Les développements théoriques sont riches, documentés et complexes, mais c'est bien entendu au service de la pratique. Et, de fait, bien ou mal comprendre ce qu'est la congruence en tant qu'attitude du ou de la thérapeute, ça fait une différence extrêmement concrète! L'une des autrices observe d'ailleurs que "le concept de congruence est la cause de nombreuses difficultés qui aboutissent à ce qui constitue à mon sens des comportements inadaptés de la part des thérapeutes". Le cœur du problème est décrit dans l'un des chapitres : dans le cadre thérapeutique, la congruence a nécessairement deux dimensions. La première, c'est celle qui est entre le·a thérapeute et le·a thérapeute ("qu'est-ce que je vis maintenant?" "est-ce que je suis dans une attitude d'écoute satisfaisante?" "est-ce que je vis un ou des conflits intérieurs?"). La seconde, et c'est là que c'est casse-gueule ça peut devenir extrêmement délicat, c'est ce que le·a thérapeute fait de sa congruence dans sa relation avec le·a client·e.
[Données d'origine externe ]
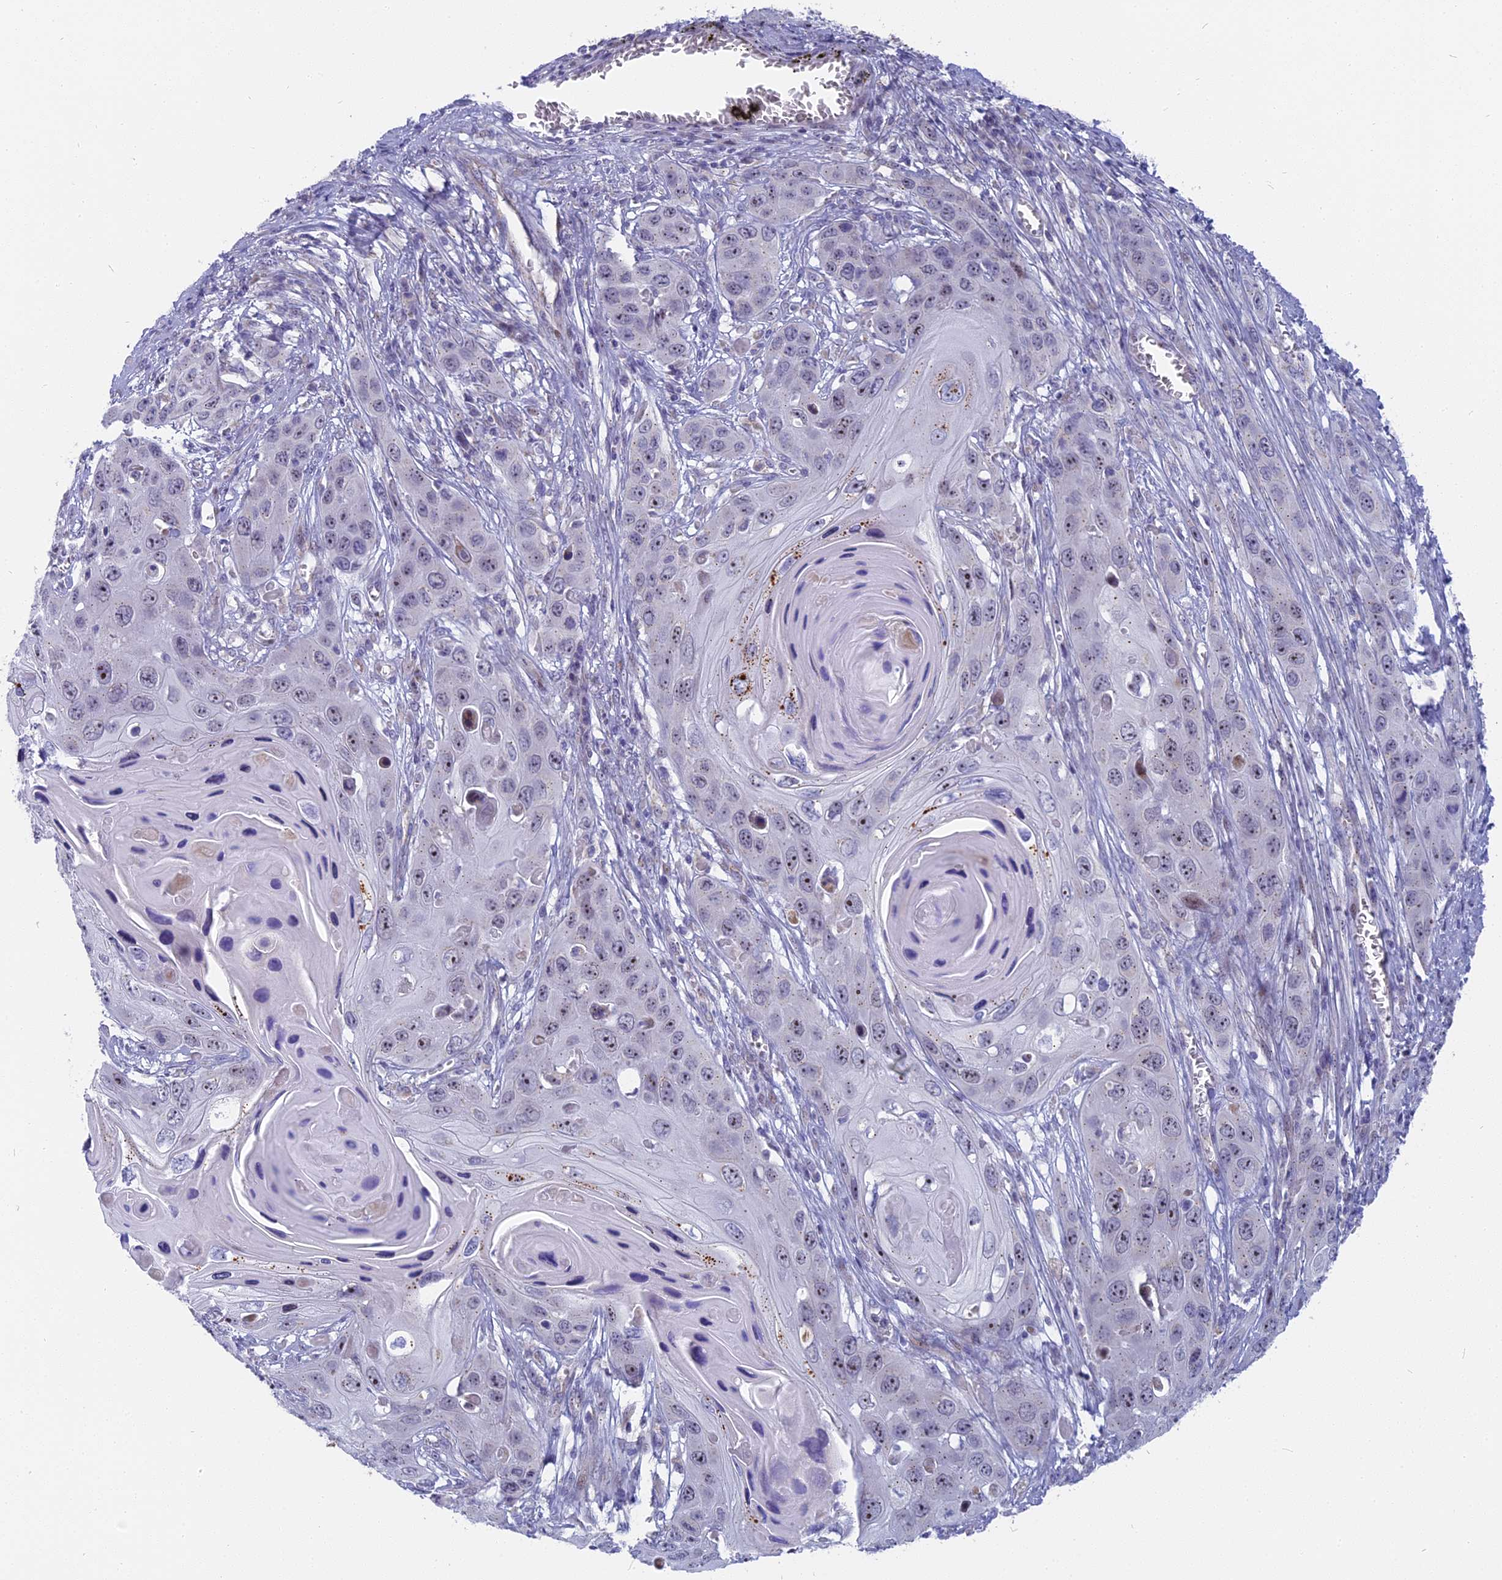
{"staining": {"intensity": "negative", "quantity": "none", "location": "none"}, "tissue": "skin cancer", "cell_type": "Tumor cells", "image_type": "cancer", "snomed": [{"axis": "morphology", "description": "Squamous cell carcinoma, NOS"}, {"axis": "topography", "description": "Skin"}], "caption": "IHC histopathology image of skin cancer stained for a protein (brown), which reveals no expression in tumor cells.", "gene": "DTWD1", "patient": {"sex": "male", "age": 55}}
La congruence est un outil thérapeutique puissant, permet des moments de rencontre uniques. Des analyses d'entretien de Carl Rogers ont montré qu'il laissait de plus en plus de place à la spontanéité, et il a d'ailleurs dit explicitement que pour lui il fallait écouter ces intuitions qui n'ont aucun sens rationnellement (en résumé, "pourquoi je veux dire telle chose, faire tel geste, alors que rien dans ce qui a été exprimé ne peut permettre de démontrer qu'il y a quelque chose de logique derrière"). Pour aller plus loin, la congruence permet aussi de partager quand quelque chose de difficilement identifiable bloque dans la thérapie. Des exemples sont données dans le livre, dont certains plutôt insolites. Et c'est là qu'une compréhension fine est nécessaire : proposer une analogie ou une image dont on n'arrive pas à saisir l'origine, a fortiori dire qu'on n'arrive pas à surpasser un ennui ou un agacement, il va sans dire que ça doit être fait de la bonne façon, au bon moment. La connaissance du concept doit être théorique mais aussi expérientielle, et c'est là que la notion de congruence comme processus, que le rappel plusieurs fois dans le livre que la congruence s'articule nécessairement à l'approche positive inconditionnelle et à l'empathie (les deux autres attitudes), prennent tout leur sens.
Cette dimension relationnelle est particulièrement centrale aux yeux des auteur·ice·s, au point d'être celle qui ouvre l'Approche Centrée sur la Personne pas seulement sur le lien entre thérapeute et client·e, mais au monde en général : "Ce n'est pas une coïncidence si Carl Rogers s'est rendu compte que plus il se confrontait à la congruence et lui donnait de l'importance, plus il s'intéressant aux groupes, aux grands groupes et à la communication entre les groupes, aux sujets interculturels, aux questions sociales et politiques, comme dans le cas de ses implications dans des processus de paix.". Un regard sur l'évolution du concept qui ramène de façon convaincante au Je-Tu de Buber (un "Je-Nous" est même proposé, l'absence de traduction française est regrettable mais au moins elle nous préserve des lacanien·ne·s), soit un retour aux fondamentaux avec une preuve par la pratique.